Бельгийский спектакль «Мать» на Театральной Олимпиаде
В «Матери», как и в других бельгийских спектаклях логика происходящего – логика дурного сна. Это не те сновидческие этюды, которыми российские режиссеры любят объяснять образы в своих спектаклях. Здесь есть очень жёсткая, последовательная логика. Просто логика эта – логика не нашего мира, логика сюрриалистическая. Все очень точно, очень ощутимо, очень реально, просто сдвинуто: для человека нормально идти на улицу в куртке и без штанов, если он, конечно, не забудет забрать свой зонтик, а любви, нежности и привязанности заслуживают не только люди, но и кофемашина.

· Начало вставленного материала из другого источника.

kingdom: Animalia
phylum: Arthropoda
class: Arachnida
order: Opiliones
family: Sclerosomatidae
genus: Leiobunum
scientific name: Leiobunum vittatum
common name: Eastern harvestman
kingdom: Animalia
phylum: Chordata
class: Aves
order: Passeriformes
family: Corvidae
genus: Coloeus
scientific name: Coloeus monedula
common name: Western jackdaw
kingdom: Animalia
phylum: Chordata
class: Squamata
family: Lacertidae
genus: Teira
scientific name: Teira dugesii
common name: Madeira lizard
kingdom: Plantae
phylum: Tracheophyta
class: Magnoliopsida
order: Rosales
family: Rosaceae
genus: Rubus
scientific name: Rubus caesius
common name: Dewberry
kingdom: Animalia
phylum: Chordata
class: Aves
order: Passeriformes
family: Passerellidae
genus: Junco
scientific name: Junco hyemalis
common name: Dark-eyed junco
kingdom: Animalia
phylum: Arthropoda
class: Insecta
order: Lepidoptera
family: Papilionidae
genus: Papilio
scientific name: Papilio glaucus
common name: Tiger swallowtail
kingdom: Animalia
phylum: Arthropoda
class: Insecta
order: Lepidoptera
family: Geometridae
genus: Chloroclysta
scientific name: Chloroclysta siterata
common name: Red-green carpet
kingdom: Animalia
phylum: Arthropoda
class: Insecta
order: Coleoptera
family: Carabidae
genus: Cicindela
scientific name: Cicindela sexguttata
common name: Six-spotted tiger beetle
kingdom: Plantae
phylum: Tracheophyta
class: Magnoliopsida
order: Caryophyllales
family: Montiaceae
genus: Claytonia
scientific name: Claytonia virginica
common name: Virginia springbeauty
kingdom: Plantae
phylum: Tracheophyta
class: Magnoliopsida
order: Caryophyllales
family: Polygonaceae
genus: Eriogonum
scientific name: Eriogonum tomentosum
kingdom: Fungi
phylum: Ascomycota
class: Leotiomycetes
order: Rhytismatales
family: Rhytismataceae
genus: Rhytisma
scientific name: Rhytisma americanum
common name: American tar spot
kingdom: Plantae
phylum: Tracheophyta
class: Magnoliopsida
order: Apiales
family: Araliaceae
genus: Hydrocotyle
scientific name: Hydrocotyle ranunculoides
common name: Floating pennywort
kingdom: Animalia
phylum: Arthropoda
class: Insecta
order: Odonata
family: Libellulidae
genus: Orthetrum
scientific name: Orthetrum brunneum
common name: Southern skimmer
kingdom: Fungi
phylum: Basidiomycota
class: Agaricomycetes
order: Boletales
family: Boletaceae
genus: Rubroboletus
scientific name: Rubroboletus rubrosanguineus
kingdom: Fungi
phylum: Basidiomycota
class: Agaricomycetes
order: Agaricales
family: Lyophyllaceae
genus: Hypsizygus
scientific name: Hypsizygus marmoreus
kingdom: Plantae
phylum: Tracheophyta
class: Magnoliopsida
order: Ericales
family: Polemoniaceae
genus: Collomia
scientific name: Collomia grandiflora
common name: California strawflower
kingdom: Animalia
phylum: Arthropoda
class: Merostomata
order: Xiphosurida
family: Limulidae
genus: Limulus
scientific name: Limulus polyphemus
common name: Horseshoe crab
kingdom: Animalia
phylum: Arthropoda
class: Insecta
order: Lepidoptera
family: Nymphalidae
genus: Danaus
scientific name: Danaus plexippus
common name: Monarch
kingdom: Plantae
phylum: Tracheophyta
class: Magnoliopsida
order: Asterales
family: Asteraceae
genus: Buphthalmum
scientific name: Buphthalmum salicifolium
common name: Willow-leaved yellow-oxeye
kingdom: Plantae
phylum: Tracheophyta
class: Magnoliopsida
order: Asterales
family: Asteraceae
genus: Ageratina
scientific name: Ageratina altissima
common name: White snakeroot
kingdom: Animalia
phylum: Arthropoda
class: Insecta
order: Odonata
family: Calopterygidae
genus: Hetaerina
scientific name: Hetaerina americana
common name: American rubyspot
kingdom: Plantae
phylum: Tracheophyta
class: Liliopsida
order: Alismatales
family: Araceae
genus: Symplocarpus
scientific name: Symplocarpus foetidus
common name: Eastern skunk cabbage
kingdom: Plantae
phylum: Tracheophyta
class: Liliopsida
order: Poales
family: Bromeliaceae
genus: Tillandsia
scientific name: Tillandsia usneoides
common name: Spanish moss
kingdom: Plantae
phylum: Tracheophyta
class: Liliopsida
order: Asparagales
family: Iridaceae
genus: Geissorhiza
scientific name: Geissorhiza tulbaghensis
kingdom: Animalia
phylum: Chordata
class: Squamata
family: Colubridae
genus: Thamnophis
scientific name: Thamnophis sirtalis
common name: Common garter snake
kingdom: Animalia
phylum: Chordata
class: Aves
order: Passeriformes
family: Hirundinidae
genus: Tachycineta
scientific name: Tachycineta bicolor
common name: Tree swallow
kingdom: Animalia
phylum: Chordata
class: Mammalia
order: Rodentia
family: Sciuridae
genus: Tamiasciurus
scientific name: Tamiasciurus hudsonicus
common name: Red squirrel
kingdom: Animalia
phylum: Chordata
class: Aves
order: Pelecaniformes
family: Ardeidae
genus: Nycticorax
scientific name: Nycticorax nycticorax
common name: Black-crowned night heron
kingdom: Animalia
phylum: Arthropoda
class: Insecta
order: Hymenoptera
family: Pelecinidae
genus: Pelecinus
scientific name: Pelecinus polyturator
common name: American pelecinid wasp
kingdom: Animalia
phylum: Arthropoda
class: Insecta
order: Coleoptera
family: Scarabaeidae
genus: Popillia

Реальность и сон, искусство и искусственность перемешивается в спектакле, так что актеры становятся сами похожи на большие пластмассовые или восковые фигуры. Театральная условность становится частью спектакля – в начале и в финале спектакля музей оказывается затоплен, герои шлепают сквозь толщу воды, ручейки скатываются со стоящих на полу картин. Только никакой воды на полу нет – в глубине сцены, за затемнённым стеклом, какое бывает в комнатах для звукозаписи, одна из актрис, ловя каждое движение, отжимает мокрую тряпку в ведро. С одной стороны – полная иллюзия невидимой воды (образ вполне себе из сна), с другой, в какой-то момент не понимаешь – подзвучивает ли актриса своих коллег, или, наоборот, управляет их движениями.
Хореографическая структура становится естественной частью спектакля – совершенно невероятная пластика актеров (танцоров?) завораживает. Они похожи на марионеток в руках неопытного кукольника, марионеток, не способных имитировать законы физики. Кажется, что кости из тел загадочно пропали – актеры бьются в конвульсиях, их тела отскакивают от пола и изгибаются совершенно непредсказуемом образом. Причем, такой пластический всплеск может вполне быть такой же частью повседневного мира, и в то время, как главные герои корчатся на полу, старушки-посетительницы (а мы как-никак в музее) с интересном рассматривают экспозиции.
Экспозиция (по обстановке музей больше всего напоминает какой-нибудь ДК или дом отдыха) так же подчинена законам нелогичной логики всего спектакля – из картины с сердцем льется кровь, другая оказывается порталом в какой-то страшный и пугающий мир. Картины, исчезают, на их месте появляются новые – всегда не заметно, всегда в тот момент, когда мы не смотрим.
В этом музее, сами, словно экспонаты, существуют герои. И снова, как во сне, кажется, они связаны отношениями – вот отец, вот мать, вот сын и его жена, а в другую минуту, эти отношения исчезают, и, например, жена становится просто посетительницей. У истории нет главного героя, фокус все время смещается, выхватывая, как светом софита, то одного, то другого глубоко несчастного, надломленного героя.
Спектакль начинается и заканчивается похоронами. Вначале мы видим тело пожилой женщины в гробу. Характерный пипикающий звук дает понять – она умерла. Крышку гроба опускают.
Кончается он похоронами. Кофемашины. Но горя и потерянности ее смерть приносит не меньше, чем смерть вначале.